Wenn ARD und ZDF nach dem Mond greifen

■ „Vor 20 Jahren: Apollo auf dem Mond“ (ARD, 16.7., 22.40 Uhr) versus „Griff nach den Sternen: Der Wettlauf zum Mond“ (ZDF, 9.7., 22 Uhr)

Den Wettlauf zum Mond hat das ZDF eindeutig für sich entschieden, indem die Mainzer sich erst gar nicht um das für das Jubiläum entscheidende - Startdatum von Apollo 11 am 16.Juli 1969 scherten und einfach eine Woche früher über die Mond-Mission berichteten. Günter Siefarth besaß zwar die besseren Bilder und konnte für die ARD seinen 20 Jahre alten Originalkommentar verwenden, aber wer schaut sich so etwas noch an, wenn eine Woche zuvor Ähnliches zu sehen war. Abgesehen davon, daß es dem ZDF vortrefflich gelungen ist, dem öffentlich-rechtlichen Konkurrenten wieder mal eins auszuwischen, wiesen beide Sendungen riesige schwarze Löcher auf. Das ZDF zeigte zwar, wie die überzeugten Nazis aus dem deutschen V2-Entwicklungsteam um Wernher von Braun von den amerikanischen Behörden zuerst reingewaschen und anschließend nahtlos übernommen wurden, um die amerikanische Raketentechnik voranzutreiben. Dann verließ ZDF-Autor Ralph Piechowiak aber die kritische Distanz. Er zählte genüßlich all die peinlichen Fehlstarts und Unglücke der Amis auf, verwies noch kurz auf den Zusammenhang zwischen Aufrüstung und „ziviler“ Raumfahrt, um schließlich in eine Argumentation abzudriften, die den Russen allein den schwarzen Peter für die Krisen und Beinaheeinsätze der Atombombe während des Kalten Krieges zuschob.

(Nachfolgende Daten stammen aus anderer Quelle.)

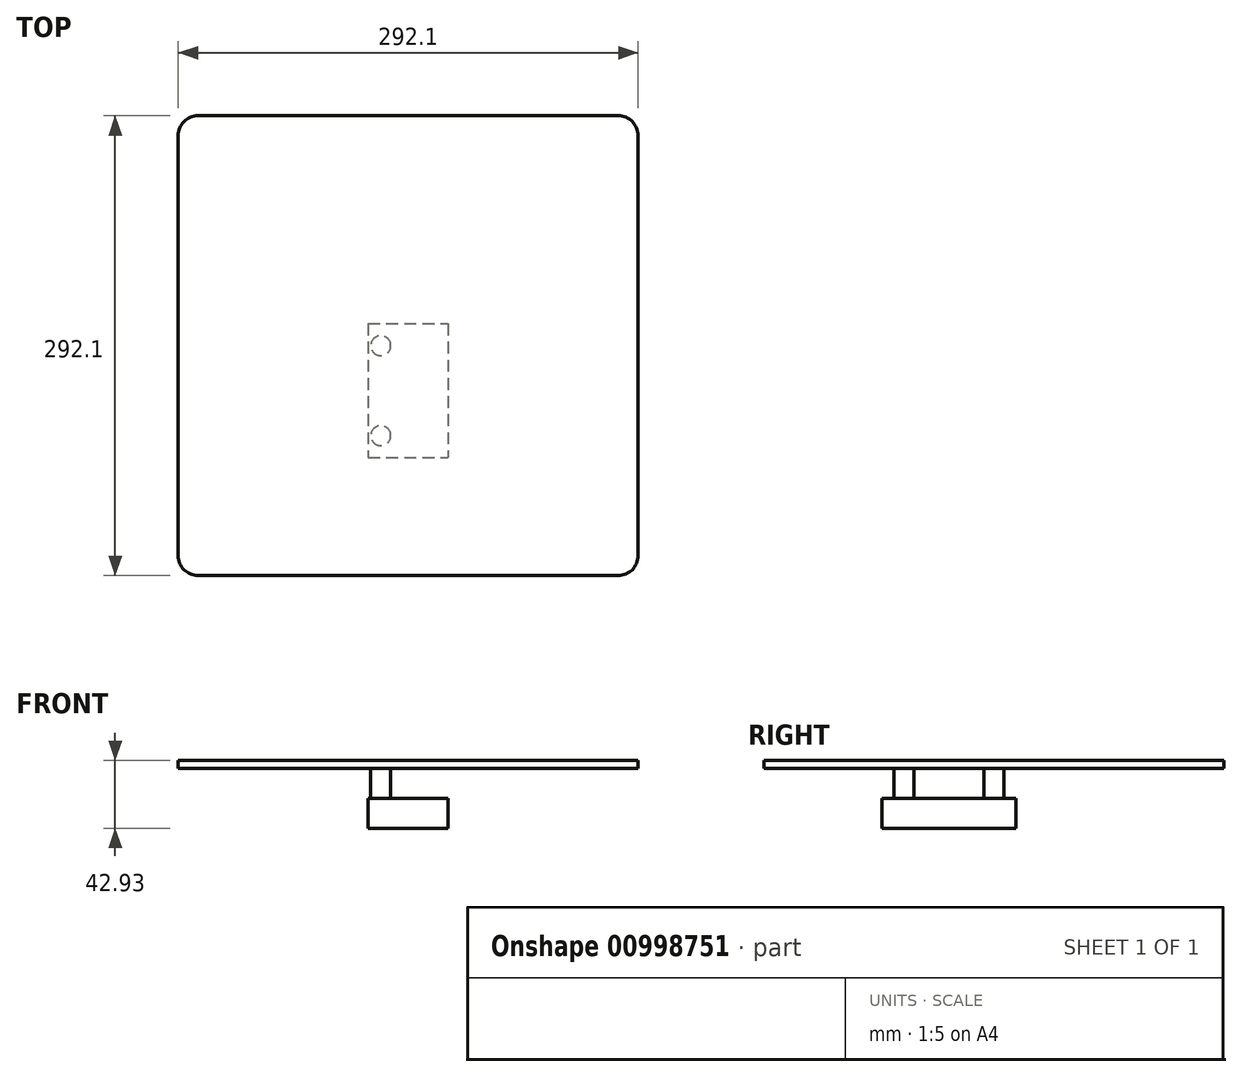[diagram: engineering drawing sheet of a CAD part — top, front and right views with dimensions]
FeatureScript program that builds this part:
annotation { "Feature Type Name" : "Feature", "Feature Type Description" : "" }
export const myFeature = defineFeature(function(context is Context, id is Id, definition is map)
    precondition{}
    {
        {
            var Q0;
            Q0=qCreatedBy(makeId("Top.planeOp"),FACE);
            var sketch = newSketch(context, id + "F0", { "sketchPlane" : qUnion([Q0])});
            skLineSegment(sketch, "E0.bottom", {"start": v(133.35, 146.05) * mm, "end": v(-133.35, 146.05) * mm});
            skLineSegment(sketch, "E0.top", {"start": v(133.35, -146.05) * mm, "end": v(-133.35, -146.05) * mm});
            skLineSegment(sketch, "E0.left", {"start": v(146.05, 133.35) * mm, "end": v(146.05, -133.35) * mm});
            skLineSegment(sketch, "E0.right", {"start": v(-146.05, 133.35) * mm, "end": v(-146.05, -133.35) * mm});
            skPoint(sketch, "E0.middle", {"position": v(0, 0) * mm});
            skPoint(sketch, "E1.visualSharp", {"position": v(-146.05, 146.05) * mm});
            skArc(sketch, "E1.filletArc", {"start": v(-133.35, 146.05) * mm, "mid": v(-142.33, 142.33) * mm, "end": v(-146.05, 133.35) * mm});
            skPoint(sketch, "E2.visualSharp", {"position": v(146.05, 146.05) * mm});
            skArc(sketch, "E2.filletArc", {"start": v(146.05, 133.35) * mm, "mid": v(142.33, 142.33) * mm, "end": v(133.35, 146.05) * mm});
            skPoint(sketch, "E3.visualSharp", {"position": v(146.05, -146.05) * mm});
            skArc(sketch, "E3.filletArc", {"start": v(133.35, -146.05) * mm, "mid": v(142.33, -142.33) * mm, "end": v(146.05, -133.35) * mm});
            skPoint(sketch, "E4.visualSharp", {"position": v(-146.05, -146.05) * mm});
            skArc(sketch, "E4.filletArc", {"start": v(-146.05, -133.35) * mm, "mid": v(-142.33, -142.33) * mm, "end": v(-133.35, -146.05) * mm});
            skSolve(sketch);
        }
        {
            var Q0;
            Q0=makeQuery(id+"F0.imprint","IMPRINT",FACE,{"disambiguationData":[TD([[makeQuery(id+"F0.imprint","IMPRINT",EDGE,{"derivedFrom":sQuery(id+"F0.wireOp",EDGE,"E0.bottom")}),1.0]])]});
            extrude(context, id + "F1", {"entities" : qUnion([Q0]), "depth" : 4.83 * mm, "offsetDistance" : 25.4 * mm});
        }
        {
            var Q0;
            Q0=qCreatedBy(makeId("Top.planeOp"),FACE);
            var sketch = newSketch(context, id + "F2", { "sketchPlane" : qUnion([Q0])});
            skCircle(sketch, "E5", {"center": v(-17.4, 0) * mm, "radius": 6.35 * mm});
            skCircle(sketch, "E6", {"center": v(-17.4, -57.15) * mm, "radius": 6.35 * mm});
            skCircle(sketch, "E7.MirrorC", {"center": v(17.4, 0) * mm, "radius": 6.35 * mm});
            skCircle(sketch, "E8.MirrorC", {"center": v(17.4, -57.15) * mm, "radius": 6.35 * mm});
            skSolve(sketch);
        }
        {
            var Q0;
            Q0=makeQuery(id+"F2.imprint","IMPRINT",FACE,{"disambiguationData":[TD([[makeQuery(id+"F2.imprint","IMPRINT",EDGE,{"derivedFrom":sQuery(id+"F2.wireOp",EDGE,"E6")}),1.0]])]});
            var Q1;
            Q1=makeQuery(id+"F2.imprint","IMPRINT",FACE,{"disambiguationData":[TD([[makeQuery(id+"F2.imprint","IMPRINT",EDGE,{"derivedFrom":sQuery(id+"F2.wireOp",EDGE,"E8.MirrorC")}),-1.0]])]});
            var Q2;
            Q2=makeQuery(id+"F2.imprint","IMPRINT",FACE,{"disambiguationData":[TD([[makeQuery(id+"F2.imprint","IMPRINT",EDGE,{"derivedFrom":sQuery(id+"F2.wireOp",EDGE,"E7.MirrorC")}),-1.0]])]});
            var Q3;
            Q3=makeQuery(id+"F2.imprint","IMPRINT",FACE,{"disambiguationData":[TD([[makeQuery(id+"F2.imprint","IMPRINT",EDGE,{"derivedFrom":sQuery(id+"F2.wireOp",EDGE,"E5")}),1.0]])]});
            extrude(context, id + "F3", {"entities" : qUnion([Q0, Q1, Q2, Q3]), "operationType" : NewBodyOperationType.ADD, "oppositeDirection" : true, "depth" : 19.05 * mm, "offsetDistance" : 25.4 * mm});
        }
        {
            var Q0;
            Q0=qCreatedBy(makeId("Top.planeOp"),FACE);
            cPlane(context, id + "F4", {"entities" : qUnion([Q0]), "cplaneType" : CPlaneType.OFFSET, "offset" : 19.05 * mm, "oppositeDirection" : true, "width" : 152.4 * mm, "height" : 152.4 * mm});
        }
        {
            var Q0;
            Q0=qCreatedBy(id+"F4.planeOp",FACE);
            var sketch = newSketch(context, id + "F5", { "sketchPlane" : qUnion([Q0])});
            skLineSegment(sketch, "E9.MirrorCS", {"start": v(-25.4, -71.12) * mm, "end": v(25.4, -71.12) * mm});
            skLineSegment(sketch, "E10.MirrorCS", {"start": v(25.4, 13.97) * mm, "end": v(25.4, -71.12) * mm});
            skLineSegment(sketch, "E11.MirrorCS", {"start": v(-25.4, 13.97) * mm, "end": v(-25.4, -71.12) * mm});
            skLineSegment(sketch, "E12.MirrorCS", {"start": v(-25.4, 13.97) * mm, "end": v(25.4, 13.97) * mm});
            skSolve(sketch);
        }
        {
            var Q0;
            Q0=makeQuery(id+"F5.imprint","IMPRINT",FACE,{"disambiguationData":[TD([[makeQuery(id+"F5.imprint","IMPRINT",EDGE,{"derivedFrom":sQuery(id+"F5.wireOp",EDGE,"E9.MirrorCS")}),1.0]])]});
            extrude(context, id + "F6", {"entities" : qUnion([Q0]), "operationType" : NewBodyOperationType.ADD, "oppositeDirection" : true, "depth" : 19.05 * mm, "offsetDistance" : 25.4 * mm});
        }
    });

Während die Mainzer den Bösewicht wie gewöhnlich im Osten ausgemacht haben, fällt den Kollegen der ARD zur politischen Dimension der Apollo-Mission gar nichts ein. Die Mondlandung als rein sportliches und technisches Unternehmen: Günter Siefart und Hermann-Michael Hahn haben fürs Erste die Höhepunkte der ersten Mondlandung und der nachfolgenden Apollo-Unternehmungen zusammengestellt: unscharfe Schattenrisse der Mondfähre, die schemenhaften Konturen und Armstrongs kleiner Schritt, der doch angeblich ein so großer für die Menschheit war - nichts ist überholter, als alte Fernsehbilder aneinanderzuschnipseln und zu glauben, darin lasse sich die Spannung jener Tage wiederherstellen. Wenn das Fernsehen damals tatsächlich zum Brennpunkt der Welt wurde, dann reicht es nicht aus, die längste Sendung in der Geschichte des Fernsehens - sie dauerte 28 Stunden - auf ein halbes Stündchen einzudampfen. Ein nostalgischer Rückblick ohne jeden Erkenntnisgewinn also? Nicht ganz, denn immerhin kamen die Beteiligten jener Tage noch eimal zu Wort und mußten eingestehen, daß die ganze Operation Apollo nichts weiter als ein riesiger Flop ohne jeden wissenschaftlichen Nutzen war. Das Mondgestein, dem so entscheidende Bedeutung beigemessen wurde, war dann doch nicht so aufschlußreich, außerdem hätte man es auch mit unbemannten Sonden aufsammeln können. Apollo kostete 100 Milliarden Mark Entwicklungskosten, nur damit eine von Vietnam gebeutelte Nation ihr Selbstbewußtsein aufrichten konnte, weil sie auf dem staubigen Erdsatelliten als erste ein paar Fußabdrücke hinterlassen und das Sternenbanner aufgepflanzt hat. Was fehlte in beiden Sendungen? So ziemlich alles, was über die Darstellung der Voraussetzungen (ZDF) und der Abwicklung (ARD) des Projekts hinausgeht. Vielleicht hätte man sich nicht so sehr auf einen Wettlauf um die erste Ausstrahlung konzentrieren und gemeinsam handeln sollen. Doch eine solche Überlegung muß wohl eine Utopie ohne jeden Realitätssinn bleiben. Eine Kooperation zwischen den Anstalten? Das erscheint so unmöglich, wie einst die Landung auf dem Mond.